Help is required desperately.

xyzzyman
December 18th, 2011, 10:23 AM
Well it seems you have more than 60 partitions. But from what's shown they all have the same start/stop which is why they are duplicates? Maybe gparted will show more than 60?

musa-ktk
December 18th, 2011, 12:25 PM
Thanks for reply

well, gparted shows less actually,, it shows the correct no. of partitions that i had before,, but only /dev/sda5 seems to be functioning ,, others are marked as unallocated :(

It seems like the partition table is corrupted,, is there anyway to just fix the partition table? or i have to re-format every thing (which is last thing i would do).

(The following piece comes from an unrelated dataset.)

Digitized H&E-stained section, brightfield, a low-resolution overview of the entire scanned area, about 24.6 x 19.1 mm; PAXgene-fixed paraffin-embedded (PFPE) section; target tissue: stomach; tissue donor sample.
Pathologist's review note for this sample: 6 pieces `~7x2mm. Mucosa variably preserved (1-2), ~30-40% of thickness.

or any other way to get back my data easily ( lets not talk about data recovery softwares).

darkod
December 18th, 2011, 12:38 PM
From live mode you can scan the disk with Testdisk and see what partitions it finds. If it can recognize them correctly, you can write the partition table.
http://www.cgsecurity.org/wiki/TestDisk

And just for future reference, I don't understand the plan to delete sda7 to try and create primary in its place. If its physical location is really between sda6 and sda8 you can't create primary in the middle of your extended partition. Because that would split the extended and only one extended is allowed, not two.

musa-ktk
December 23rd, 2011, 02:20 PM
From live mode you can scan the disk with Testdisk and see what partitions it finds. If it can recognize them correctly, you can write the partition table.
http://www.cgsecurity.org/wiki/TestDisk

And just for future reference, I don't understand the plan to delete sda7 to try and create primary in its place. If its physical location is really between sda6 and sda8 you can't create primary in the middle of your extended partition. Because that would split the extended and only one extended is allowed, not two.
Thanks darkod, i found about Testdisk later when i decided to finally re-partition and run data recovery afterwards, which i did but could not recover most of it. Thanks anyway.

And yes, it was futile to delete extended partition at first, I guess i was just curious to see what happens(was not good experience at all).